Further obscuring a profitable mindset, lack of data, inexact estimates, payment delays and elongated dispute and resolution cycles yield an impenetrability that hampers financial wellness.
As long as the disconnect prevails, the issues using estimates and accruals as foundational numbers will remain.
The solution to said woes exists in blockchain-powered and secured smart contracts.
The Antidote: Smart Contracts
By enabling counterparties in any commercial relationship to evolve beyond the stagnant, outmoded contracting model into an automated and certain one, smart contracts can fundamentally transform processes including access to real-time information and automating payments, making invoicing processes obsolete while enabling the ability to understand business performance in real-time.
In a smart contract, existing natural language contracts are essentially turned into code supported by blockchain’s immutable and distributed record-keeping capabilities. By tapping into operational field data, industrial internet of things (IIoT) connected devices and other information sources, real-time measurements are used to confirm pre-agreed terms of a contract have been satisfied. This means that instead of relying on estimates to book accruals, automated transactions support an immediacy that enables digestion of spend daily of desired.

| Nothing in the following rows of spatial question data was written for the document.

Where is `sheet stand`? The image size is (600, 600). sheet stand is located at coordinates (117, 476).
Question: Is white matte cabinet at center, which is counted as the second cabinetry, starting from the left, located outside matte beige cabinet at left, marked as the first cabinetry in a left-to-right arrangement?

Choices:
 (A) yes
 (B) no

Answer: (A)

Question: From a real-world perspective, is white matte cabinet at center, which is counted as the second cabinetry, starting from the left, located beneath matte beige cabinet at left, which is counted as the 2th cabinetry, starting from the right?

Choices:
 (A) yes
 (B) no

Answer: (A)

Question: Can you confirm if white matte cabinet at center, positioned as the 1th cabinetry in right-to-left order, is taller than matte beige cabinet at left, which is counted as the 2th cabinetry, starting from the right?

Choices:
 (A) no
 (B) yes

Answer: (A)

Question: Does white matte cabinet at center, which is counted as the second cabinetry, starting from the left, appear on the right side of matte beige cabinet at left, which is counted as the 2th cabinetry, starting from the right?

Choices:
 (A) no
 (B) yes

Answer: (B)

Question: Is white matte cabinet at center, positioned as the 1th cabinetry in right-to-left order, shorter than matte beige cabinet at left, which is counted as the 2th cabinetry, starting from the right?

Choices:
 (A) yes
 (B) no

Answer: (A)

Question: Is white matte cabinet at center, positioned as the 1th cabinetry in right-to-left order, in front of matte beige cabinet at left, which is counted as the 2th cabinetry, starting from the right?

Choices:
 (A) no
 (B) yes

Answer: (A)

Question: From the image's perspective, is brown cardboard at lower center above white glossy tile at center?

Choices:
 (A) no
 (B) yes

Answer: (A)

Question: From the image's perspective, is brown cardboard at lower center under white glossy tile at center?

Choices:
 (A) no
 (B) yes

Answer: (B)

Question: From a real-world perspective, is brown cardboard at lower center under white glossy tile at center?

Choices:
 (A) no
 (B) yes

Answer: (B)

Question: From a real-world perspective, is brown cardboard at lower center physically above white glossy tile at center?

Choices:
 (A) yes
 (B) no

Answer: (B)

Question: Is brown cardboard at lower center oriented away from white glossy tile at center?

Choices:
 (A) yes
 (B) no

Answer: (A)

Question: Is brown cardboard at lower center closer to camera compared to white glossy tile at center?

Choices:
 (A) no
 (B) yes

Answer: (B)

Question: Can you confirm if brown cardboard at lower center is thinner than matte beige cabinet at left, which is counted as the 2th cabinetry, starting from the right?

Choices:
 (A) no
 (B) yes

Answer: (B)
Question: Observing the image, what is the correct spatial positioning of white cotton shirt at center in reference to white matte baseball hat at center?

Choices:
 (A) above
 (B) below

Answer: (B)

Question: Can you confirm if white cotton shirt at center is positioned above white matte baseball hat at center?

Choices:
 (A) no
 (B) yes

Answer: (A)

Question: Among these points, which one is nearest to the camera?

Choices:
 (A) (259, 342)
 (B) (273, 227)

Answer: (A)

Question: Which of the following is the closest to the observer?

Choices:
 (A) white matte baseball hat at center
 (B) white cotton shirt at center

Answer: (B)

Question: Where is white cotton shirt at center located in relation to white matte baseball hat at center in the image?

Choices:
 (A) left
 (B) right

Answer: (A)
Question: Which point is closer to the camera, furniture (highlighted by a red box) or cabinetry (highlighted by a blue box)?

Financial Visibility Realized
By deploying blockchain-powered smart contracts, siloed corporate views and rigid, outdated workflows that exacerbate transactional discord and prolong a lack of financial clarity can be overcome.
Moving to frictionless and certain smart contracts solve issues around speed, trust, accuracy and visibility in transactional relationships. After all, isn’t it about time that companies today understand exact costs as they unfold instead of depending on lagging invoice processes, payment delays and administratively-taxing dispute and reconciliation processes?